§ **Passage shown**:

- - - - - - -

Final note: people's concepts of flirting vary immensely. For some the line is drawn at pleasant banter with a member of the opposite sex, for some highly sexualised text messaging is perfectly acceptable.
posted by slimepuppy at 3:42 AM on September 19, 2009


Cosby Show is a great idea. Cliff Huxtable is a role model in many ways (I often watch that show for parenting "advice," because he's probably the best television dad ever), and one of them is as a romantic, rock-solid man in a long-term relationship.
posted by jbickers at 7:14 AM on September 19, 2009


Mid-twenties, long term, live-in, hetero-relationship here, too:

I pondered over this question for a while to try and think if there's anything my S.O. an I do that I can relate to the question and it actually made me realize something I'd never really thought about. He and I are both very reserved when it comes to PDA. When we're at social gatherings we mingle and do our own thing and rarely hold hands or hug (or even more rarely, kiss). Once, we were hugging outside of a restaurant after dinner and a friend asked me, "are you leaving?" assuming the hug must have been "for a reason."

I've found that, because of this, when we do hug or kiss or hold hands in public, it's still very exciting to me. It's definitely different than affection at home. It feels more like it felt when we were first dating (over four years ago). It feels secretive and new. It even has a similar effect when we're just strolling around Target, albeit a little less exciting.

- - - - - - -

§ **The data**:

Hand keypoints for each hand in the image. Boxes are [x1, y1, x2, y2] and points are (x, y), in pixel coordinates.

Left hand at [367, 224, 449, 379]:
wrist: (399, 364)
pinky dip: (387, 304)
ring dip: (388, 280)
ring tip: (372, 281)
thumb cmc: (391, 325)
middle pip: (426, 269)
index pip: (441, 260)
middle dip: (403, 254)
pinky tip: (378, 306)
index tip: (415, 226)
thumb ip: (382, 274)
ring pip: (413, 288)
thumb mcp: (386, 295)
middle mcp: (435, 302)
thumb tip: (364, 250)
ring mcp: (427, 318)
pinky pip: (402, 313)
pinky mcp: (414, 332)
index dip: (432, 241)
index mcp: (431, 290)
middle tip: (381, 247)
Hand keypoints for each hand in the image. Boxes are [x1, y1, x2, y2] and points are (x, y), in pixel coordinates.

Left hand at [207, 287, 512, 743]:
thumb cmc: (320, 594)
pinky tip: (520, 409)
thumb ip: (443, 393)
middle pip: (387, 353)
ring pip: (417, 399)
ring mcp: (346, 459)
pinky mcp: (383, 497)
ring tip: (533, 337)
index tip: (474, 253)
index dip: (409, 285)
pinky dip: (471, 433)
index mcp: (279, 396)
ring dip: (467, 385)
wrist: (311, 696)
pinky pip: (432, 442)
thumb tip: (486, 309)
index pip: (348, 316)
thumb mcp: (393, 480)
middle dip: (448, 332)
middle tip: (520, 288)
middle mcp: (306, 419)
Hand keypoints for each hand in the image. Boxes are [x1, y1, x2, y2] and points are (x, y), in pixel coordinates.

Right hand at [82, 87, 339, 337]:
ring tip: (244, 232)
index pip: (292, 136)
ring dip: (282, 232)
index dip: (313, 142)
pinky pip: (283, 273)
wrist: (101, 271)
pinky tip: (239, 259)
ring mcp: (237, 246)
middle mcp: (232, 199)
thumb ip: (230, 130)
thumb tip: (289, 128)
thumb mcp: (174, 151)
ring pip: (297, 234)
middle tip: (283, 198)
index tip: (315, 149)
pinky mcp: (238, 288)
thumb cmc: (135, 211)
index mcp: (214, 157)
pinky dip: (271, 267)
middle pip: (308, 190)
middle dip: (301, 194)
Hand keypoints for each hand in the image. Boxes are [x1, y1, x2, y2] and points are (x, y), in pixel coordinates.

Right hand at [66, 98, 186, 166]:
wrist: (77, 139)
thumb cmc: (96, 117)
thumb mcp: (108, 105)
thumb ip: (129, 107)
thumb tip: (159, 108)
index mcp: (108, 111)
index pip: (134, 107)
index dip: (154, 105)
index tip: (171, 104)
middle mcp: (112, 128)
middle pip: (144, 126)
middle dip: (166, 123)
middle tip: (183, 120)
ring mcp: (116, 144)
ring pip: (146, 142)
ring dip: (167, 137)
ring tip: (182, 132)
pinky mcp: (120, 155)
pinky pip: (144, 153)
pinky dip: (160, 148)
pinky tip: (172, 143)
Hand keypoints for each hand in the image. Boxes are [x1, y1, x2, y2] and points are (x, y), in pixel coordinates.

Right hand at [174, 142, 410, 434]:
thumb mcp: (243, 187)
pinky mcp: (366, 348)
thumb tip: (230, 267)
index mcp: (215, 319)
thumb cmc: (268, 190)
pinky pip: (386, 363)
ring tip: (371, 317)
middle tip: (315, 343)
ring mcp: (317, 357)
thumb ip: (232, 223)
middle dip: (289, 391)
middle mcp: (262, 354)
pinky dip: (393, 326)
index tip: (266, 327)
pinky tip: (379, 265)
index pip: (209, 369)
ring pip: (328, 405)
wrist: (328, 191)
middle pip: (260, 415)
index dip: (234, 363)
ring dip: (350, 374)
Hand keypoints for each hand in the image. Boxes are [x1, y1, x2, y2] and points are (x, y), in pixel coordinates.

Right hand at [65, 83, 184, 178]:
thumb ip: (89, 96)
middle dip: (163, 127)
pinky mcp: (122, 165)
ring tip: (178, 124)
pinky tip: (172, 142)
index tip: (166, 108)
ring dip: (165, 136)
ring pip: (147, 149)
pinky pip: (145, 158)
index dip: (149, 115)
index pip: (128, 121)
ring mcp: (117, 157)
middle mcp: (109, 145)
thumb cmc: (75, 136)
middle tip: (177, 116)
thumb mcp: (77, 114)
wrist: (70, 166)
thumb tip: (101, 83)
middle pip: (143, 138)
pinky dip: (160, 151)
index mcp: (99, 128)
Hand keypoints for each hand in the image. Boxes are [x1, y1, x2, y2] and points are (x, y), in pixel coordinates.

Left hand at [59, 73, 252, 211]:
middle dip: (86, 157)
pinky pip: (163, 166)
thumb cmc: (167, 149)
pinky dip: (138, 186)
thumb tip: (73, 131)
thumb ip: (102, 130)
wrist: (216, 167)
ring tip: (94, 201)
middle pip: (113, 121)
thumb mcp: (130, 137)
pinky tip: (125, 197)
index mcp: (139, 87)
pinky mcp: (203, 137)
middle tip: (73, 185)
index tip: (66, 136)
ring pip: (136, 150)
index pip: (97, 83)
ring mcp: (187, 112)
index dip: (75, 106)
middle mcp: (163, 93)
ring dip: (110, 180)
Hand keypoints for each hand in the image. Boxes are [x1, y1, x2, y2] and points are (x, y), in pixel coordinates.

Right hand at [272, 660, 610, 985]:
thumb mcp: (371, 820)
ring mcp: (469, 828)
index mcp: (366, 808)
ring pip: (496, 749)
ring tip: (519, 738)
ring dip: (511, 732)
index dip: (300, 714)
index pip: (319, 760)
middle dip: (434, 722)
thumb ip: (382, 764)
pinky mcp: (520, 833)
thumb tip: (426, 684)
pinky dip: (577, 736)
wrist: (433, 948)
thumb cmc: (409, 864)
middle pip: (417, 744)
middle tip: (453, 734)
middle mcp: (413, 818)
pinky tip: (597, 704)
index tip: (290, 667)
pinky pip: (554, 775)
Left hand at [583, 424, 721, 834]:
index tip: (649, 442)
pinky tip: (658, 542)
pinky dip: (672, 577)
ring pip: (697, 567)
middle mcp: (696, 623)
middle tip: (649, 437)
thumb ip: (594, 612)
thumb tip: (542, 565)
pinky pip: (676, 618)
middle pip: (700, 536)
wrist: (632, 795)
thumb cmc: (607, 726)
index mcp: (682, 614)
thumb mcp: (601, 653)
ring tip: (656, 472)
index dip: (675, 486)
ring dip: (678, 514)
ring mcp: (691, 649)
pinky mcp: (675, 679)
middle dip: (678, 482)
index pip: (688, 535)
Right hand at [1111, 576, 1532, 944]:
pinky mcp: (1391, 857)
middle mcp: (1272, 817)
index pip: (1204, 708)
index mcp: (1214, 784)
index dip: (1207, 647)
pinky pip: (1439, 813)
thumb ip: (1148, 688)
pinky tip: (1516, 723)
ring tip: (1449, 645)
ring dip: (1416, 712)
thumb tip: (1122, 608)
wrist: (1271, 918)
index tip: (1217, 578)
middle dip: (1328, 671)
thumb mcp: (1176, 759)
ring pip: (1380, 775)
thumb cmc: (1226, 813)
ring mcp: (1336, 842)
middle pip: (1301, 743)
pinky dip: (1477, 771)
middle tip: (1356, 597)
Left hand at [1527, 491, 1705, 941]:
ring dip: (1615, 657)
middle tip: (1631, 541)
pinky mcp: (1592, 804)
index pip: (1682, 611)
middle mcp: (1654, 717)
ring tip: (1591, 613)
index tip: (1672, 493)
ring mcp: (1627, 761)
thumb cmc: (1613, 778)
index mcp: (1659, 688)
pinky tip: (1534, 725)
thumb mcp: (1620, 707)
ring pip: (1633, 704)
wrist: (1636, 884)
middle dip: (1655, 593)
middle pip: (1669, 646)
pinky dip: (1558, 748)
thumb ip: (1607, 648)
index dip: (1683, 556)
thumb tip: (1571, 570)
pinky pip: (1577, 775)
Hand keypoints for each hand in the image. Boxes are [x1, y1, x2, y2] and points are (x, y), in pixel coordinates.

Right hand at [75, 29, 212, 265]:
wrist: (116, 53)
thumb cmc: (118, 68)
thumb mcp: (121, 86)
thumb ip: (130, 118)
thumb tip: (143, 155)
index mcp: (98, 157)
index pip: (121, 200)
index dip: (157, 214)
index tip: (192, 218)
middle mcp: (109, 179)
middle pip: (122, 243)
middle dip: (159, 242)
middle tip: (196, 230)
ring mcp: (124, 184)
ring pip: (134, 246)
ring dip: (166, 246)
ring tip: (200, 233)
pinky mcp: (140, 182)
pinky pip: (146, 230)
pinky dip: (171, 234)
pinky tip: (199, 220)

- - - - - - -

§ **What you will do**:
a: Copy the part of the relationship forum thread that opens with the words "Final note: people's" and closes with "is perfectly acceptable.".
b: Continue the relationship forum thread from the point where it stops.
The items have no connection to the relationship forum thread.

§ **Results by task**:
a:
Final note: people's concepts of flirting vary immensely. For some the line is drawn at pleasant banter with a member of the opposite sex, for some highly sexualised text messaging is perfectly acceptable.

b:
Maybe you two could practice being less affectionate in public (assuming, of course, that you are currently affectionate in public). Try not to be around eachother too much in social settings. Then, when the two of you bump into eachother at the drink-table, you can steal a kiss or whisper something in his ear, and it will feel novel.
posted by a.steele at 3:48 PM on September 19, 2009


Also, I feel like the flirting-with-other-people thing is a little off-topic, considering you asked specifically about flirting within the relationship, but I think it is valid advice. I would say that my S.O. and I both flirt with other people in non-threatening ways and it appeases that part of our ego that wants to feel witty or charming or attractive. I guess it depends on what you consider to be flirting. What "flirting" we do occurs primarily within our established group of friends and is little more than spirited conversation. But I have to admit, having an unsolicited compliment from a guy friend it slightly more flattering than if it came from my S.O. or a girl friend. I try to give out these same compliments when they're appropriate, and that feels a little like flirting to me.